Many of you have probably noticed the lack of posts on my blog lately. I haven’t even thought about my blog for the last few weeks because of the usual suspects this time of year. Thanksgiving took a good portion of my energy and now that Christmas is just over a week away I really haven’t had time to focus on anything other than family, holiday obligations and shopping. (There is some laziness involved as well).

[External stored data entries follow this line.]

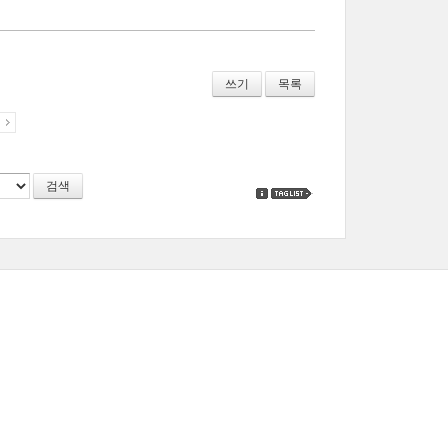
쓰기
목록
지
검색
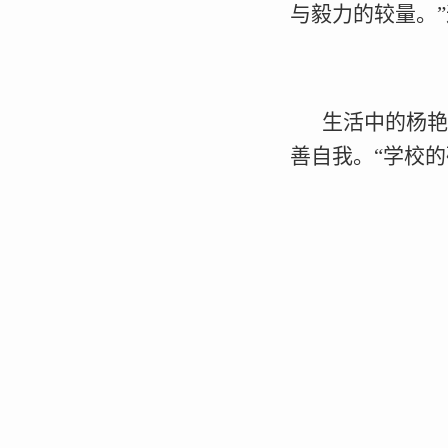
与毅力的较量。
生活中的杨艳
善自我。“学校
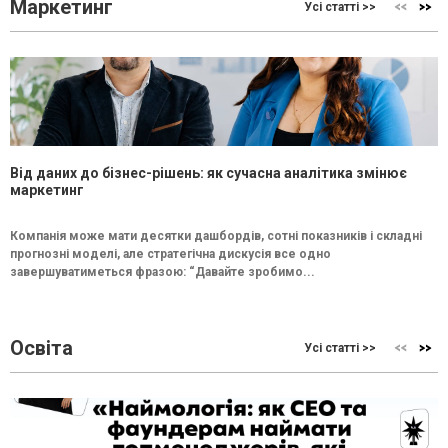
Маркетинг
Усі статті >>
Від даних до бізнес-рішень: як сучасна аналітика змінює
маркетинг
Компанія може мати десятки дашбордів, сотні показників і складні
прогнозні моделі, але стратегічна дискусія все одно
завершуватиметься фразою: “Давайте зробимо...
Освіта
Усі статті >>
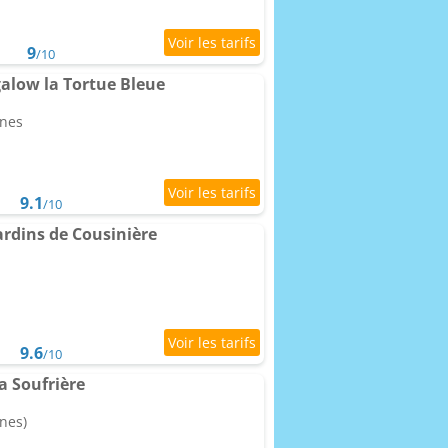
9
/10
alow la Tortue Bleue
nnes
9.1
/10
ardins de Cousinière
9.6
/10
a Soufrière
nes)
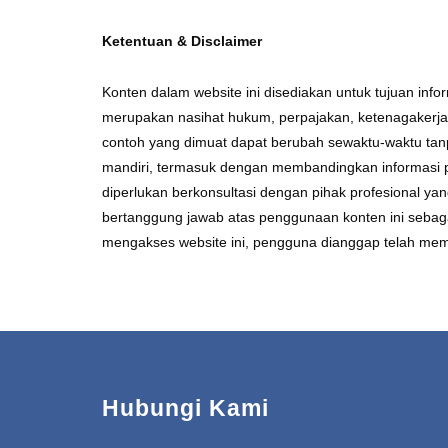
Ketentuan & Disclaimer
Konten dalam website ini disediakan untuk tujuan in
merupakan nasihat hukum, perpajakan, ketenagakerjaan,
contoh yang dimuat dapat berubah sewaktu-waktu tanp
mandiri, termasuk dengan membandingkan informasi pa
diperlukan berkonsultasi dengan pihak profesional y
bertanggung jawab atas penggunaan konten ini sebag
mengakses website ini, pengguna dianggap telah mem
Hubungi Kami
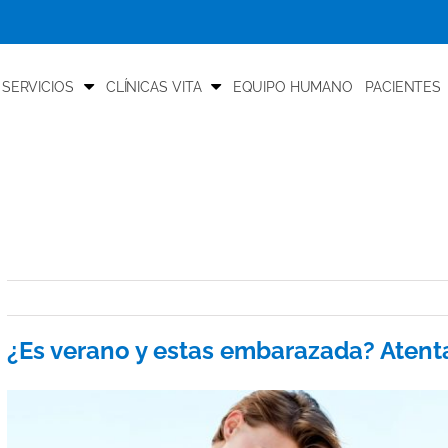
 SERVICIOS
CLÍNICAS VITA
EQUIPO HUMANO
PACIENTES
¿Es verano y estas embarazada? Atent
View
Larger
Image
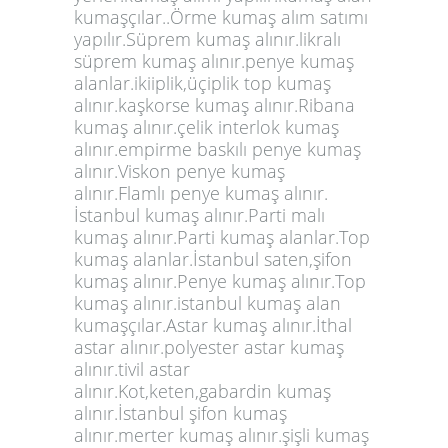
kumaşçılar..Örme kumaş alım satımı
yapılır.Süprem kumaş alınır.likralı
süprem kumaş alınır.penye kumaş
alanlar.ikiiplik,üçiplik top kumaş
alınır.kaşkorse kumaş alınır.Ribana
kumaş alınır.çelik interlok kumaş
alınır.empirme baskılı penye kumaş
alınır.Viskon penye kumaş
alınır.Flamlı penye kumaş alınır.
İstanbul kumaş alınır.Parti malı
kumaş alınır.Parti kumaş alanlar.Top
kumaş alanlar.İstanbul saten,şifon
kumaş alınır.Penye kumaş alınır.Top
kumaş alınır.istanbul kumaş alan
kumaşçılar.Astar kumaş alınır.İthal
astar alınır.polyester astar kumaş
alınır.tivil astar
alınır.Kot,keten,gabardin kumaş
alınır.İstanbul şifon kumaş
alınır.merter kumaş alınır.şişli kumaş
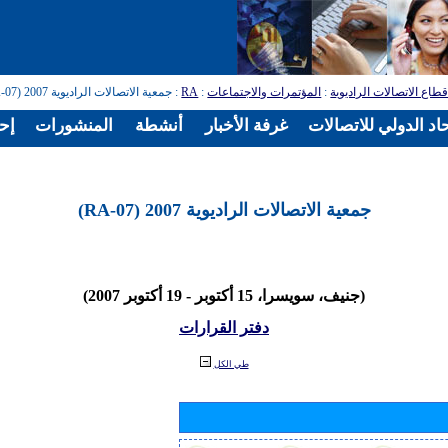
طاع الاتصالات الراديوية
:
المؤتمرات والاجتماعات
:
RA
: جمعية الاتصالات الراديوية 2007 (RA-07)
اد الدولي للاتصالات
غرفة الأخبار
أنشطة
المنشورات
إح
جمعية الاتصالات الراديوية 2007 (RA-07)
(جنيف، سويسرا، 15 أكتوبر - 19 أكتوبر 2007)
دفتر القرارات
طي الكل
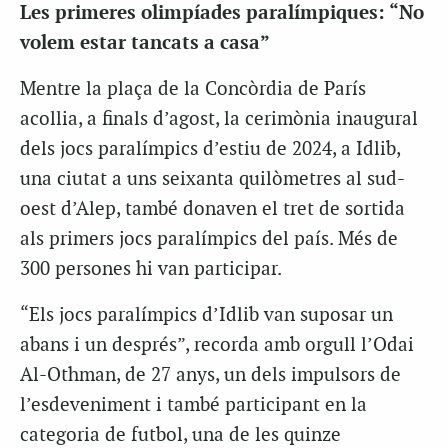
Les primeres olimpíades paralímpiques: “No
volem estar tancats a casa”
Mentre la plaça de la Concòrdia de París
acollia, a finals d’agost, la cerimònia inaugural
dels jocs paralímpics d’estiu de 2024, a Idlib,
una ciutat a uns seixanta quilòmetres al sud-
oest d’Alep, també donaven el tret de sortida
als primers jocs paralímpics del país. Més de
300 persones hi van participar.
“Els jocs paralímpics d’Idlib van suposar un
abans i un després”, recorda amb orgull l’Odai
Al-Othman, de 27 anys, un dels impulsors de
l’esdeveniment i també participant en la
categoria de futbol, una de les quinze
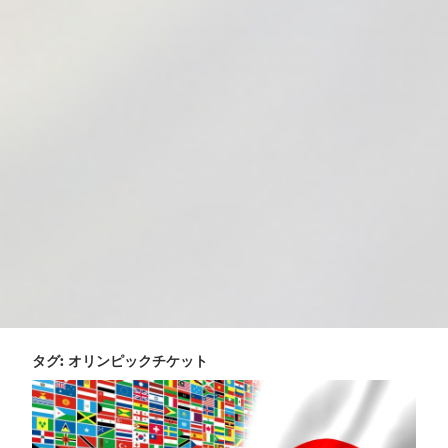
タグ:
オリンピックチケット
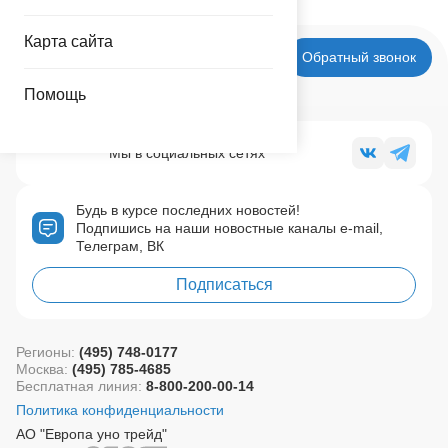
Карта сайта
Обратный звонок
Помощь
Мы в социальных сетях
Будь в курсе последних новостей!
Подпишись на наши новостные каналы e-mail,
Телеграм, ВК
Подписаться
Регионы:
(495) 748-0177
Москва:
(495) 785-4685
Бесплатная линия:
8-800-200-00-14
Политика конфиденциальности
АО "Европа уно трейд"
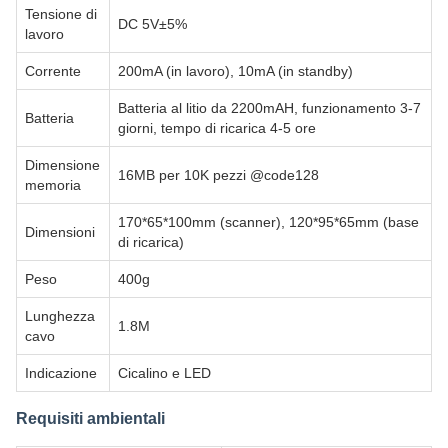
Tensione di
DC 5V±5%
lavoro
Corrente
200mA (in lavoro), 10mA (in standby)
Batteria al litio da 2200mAH, funzionamento 3-7
Batteria
giorni, tempo di ricarica 4-5 ore
Dimensione
16MB per 10K pezzi @code128
memoria
170*65*100mm (scanner), 120*95*65mm (base
Dimensioni
di ricarica)
Peso
400g
Lunghezza
1.8M
cavo
Indicazione
Cicalino e LED
Requisiti ambientali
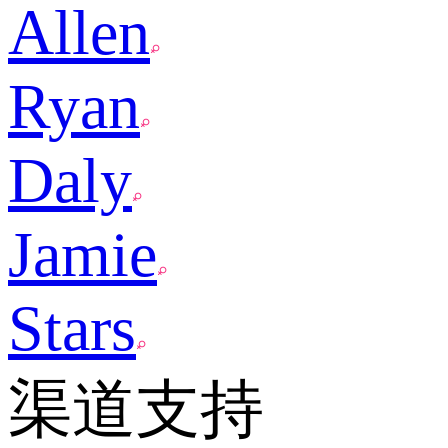
Allen
Ryan
Daly
Jamie
Stars
渠道支持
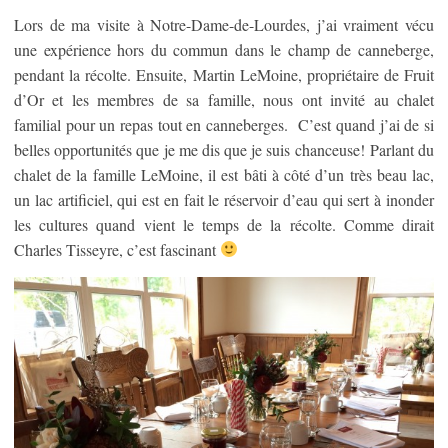
Lors de ma visite à Notre-Dame-de-Lourdes, j’ai vraiment vécu
une expérience hors du commun dans le champ de canneberge,
pendant la récolte. Ensuite, Martin LeMoine, propriétaire de Fruit
d’Or et les membres de sa famille, nous ont invité au chalet
familial pour un repas tout en canneberges. C’est quand j’ai de si
belles opportunités que je me dis que je suis chanceuse! Parlant du
chalet de la famille LeMoine, il est bâti à côté d’un très beau lac,
un lac artificiel, qui est en fait le réservoir d’eau qui sert à inonder
les cultures quand vient le temps de la récolte. Comme dirait
Charles Tisseyre, c’est fascinant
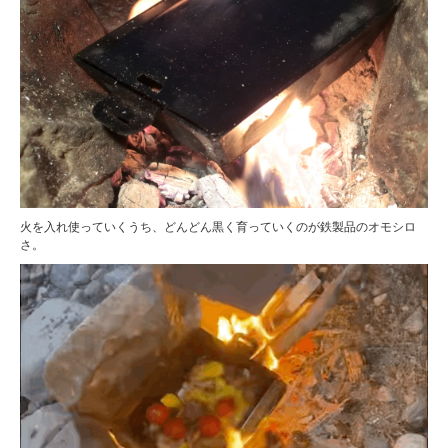
火を入れ使っていくうち、どんどん黒く育っていくのが鉄製品のオモシロ
さ。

This lack of time got me thinking about the obligations of the holiday season when it comes to family and why we feel we need to rush all over to make the holidays special. My wife and I have always made a point to see each of our families over the Christmas holiday. Visiting and going to multiple gatherings over a span of a few days is exhausting. This is especially tiring since we live in a different state than our families and our families don’t live near each other. We get a couple days with one family, bouncing around to see mom and dad, grandmas, aunts and uncles, cousins and siblings but never get any relaxation because when we drive to the other spouses family we do it all over again. I am exhausted when I get back from my holiday break.
This year there is the added stress of trying to enjoy our first Christmas with a child. When it was just my wife and I it wasn’t as difficult to do all that driving but now that we have a son in tow I want him to enjoy Christmas too. Sure it’s always fun seeing family around the holidays, but I want to start new traditions of staying in my own home on Christmas eve baking cookies for Santa and getting excited for Christmas morning. I want my son to wake up in his own bed and be able to come out into the living room and see the tree all lit up and presents dropped off by that jolly old man waiting for him. It’s not that I don’t love our families it’s just now that I have my own I want to have our traditions.
I’m writing this post because this stuff about starting family traditions of our own has been on my mind since the moment I found out my wife was pregnant. I want to enjoy my son’s childhood and make memories we can have for years to come that are enjoyable. I want him to enjoy Christmas the way I did when I was younger. I don’t enjoy the holiday as much because of the stress of travel and I regret not having the joy I once had. I know this is only the beginning of stressful moments when it comes to raising my son, but it’s also something important to me with how I want to be as a father. Don’t get me wrong. I enjoy spending time with my family, but I also want to enjoy the holidays because we’re doing what we think is fun not because we have to.